Por que escrevo isso?
 
Não reconheço mais todos os passos que dei para chegar a ser quem sou, mas alguns fatos, embora na aparência insignificantes, foram tão marcantes que, pensando neles reconheço coisas que aparentemente foram inerentes à minha vida, já que nem lembro quem foi que me ensinou.

Estudei em uma escola de roça multisseriada. A escola tinha até o terceiro ano primário. Para que eu entrasse no ginásio era preciso o diploma de quarto ano primário. Assim é que em determinado mês de outubro meu pai me levou para o internato em Andrelândia. De lá fui para São João Del Rei, também no internato. E quando se percebeu que seria impossível manter todos os filhos no internato, meu pai mudou-se para Lavras. Já éramos oito filhos na ocasião, nasceram mais dois.

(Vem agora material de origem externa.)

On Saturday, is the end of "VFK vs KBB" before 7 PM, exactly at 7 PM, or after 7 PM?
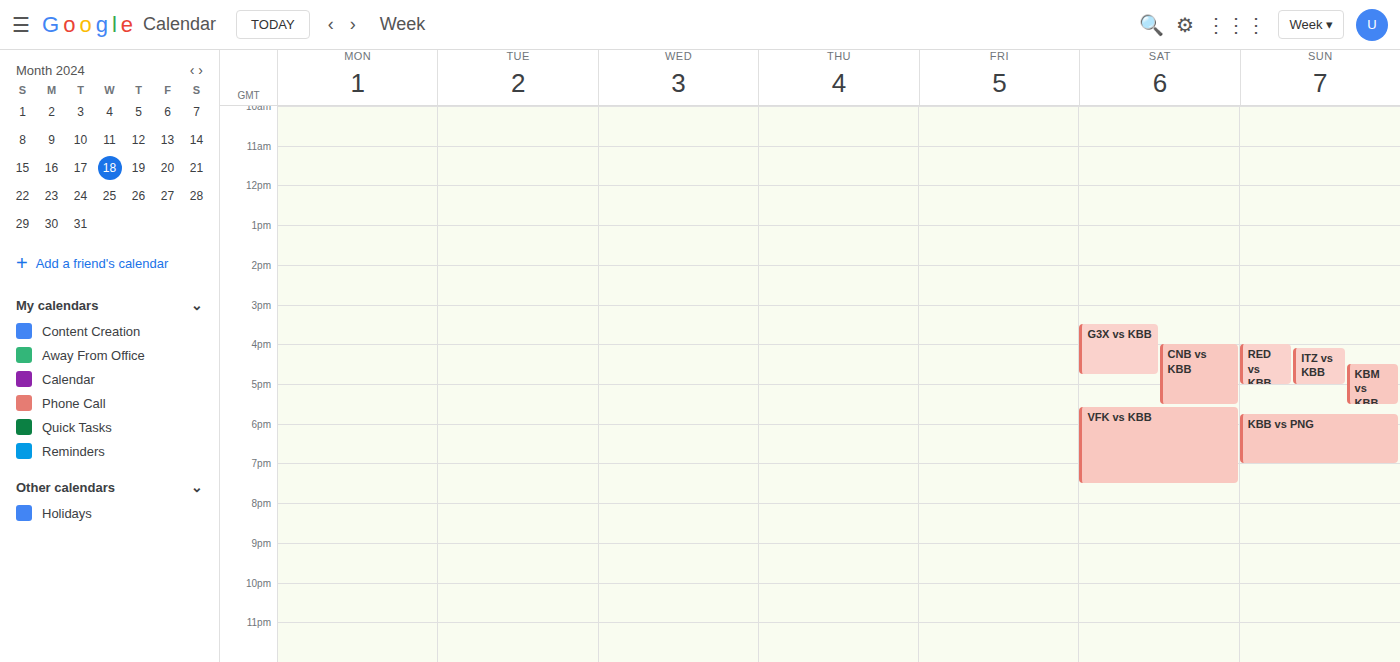
7:30 PM -- after 7 PM, 30 minutes below the 7 PM line.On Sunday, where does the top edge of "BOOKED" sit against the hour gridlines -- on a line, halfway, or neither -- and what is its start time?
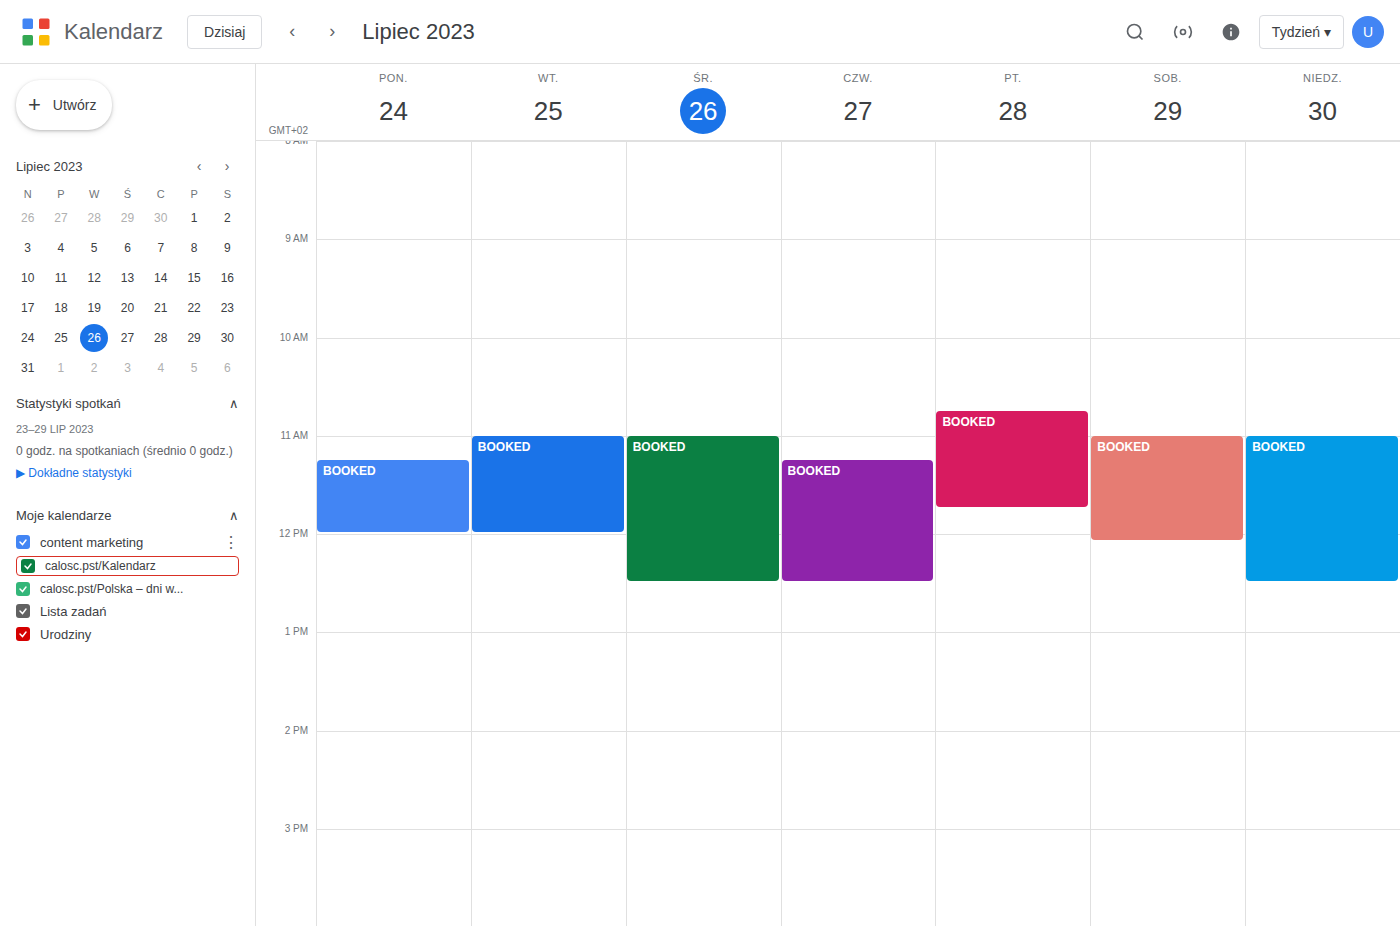
11:00 AM -- exactly on the 11 AM line.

Minha pequena cidade, Arantina, ainda hoje tem menos de três mil habitantes. Lavras, na minha cabeça, era uma cidade enorme de uma rua só, que começava na Estação Ferroviária e acabava mo Quartel da Polícia Militar, que ficava no fim do Mundo. A Rua Direita que se desdobrava em várias denominações. Morávamos na Rua Santana, a mais chique da cidade, onde o bonde passava, subindo e descendo. A minha escola ficava em uma rua secundária, paralela a nossa Rua. Quando a sirene tocava dando o primeiro sinal é que eu ia escovar os dentes e pegar o meu material escolar, porque sabia que daria tempo para chegar na hora. Era uma Escola só para Mulheres, mantida por freiras, como as duas em que eu estudara antes. Nesse período duas coisas aconteceram que hoje, pensando nelas, vejo que ali no primeiro ano do que seria o ensino médio, eu já mostrava quem eu era e que se solidificaria para sempre. Todos os dois fatos aconteceram logo no início do primeiro ano, ouso dizer que o primeiro, na primeira aula de português.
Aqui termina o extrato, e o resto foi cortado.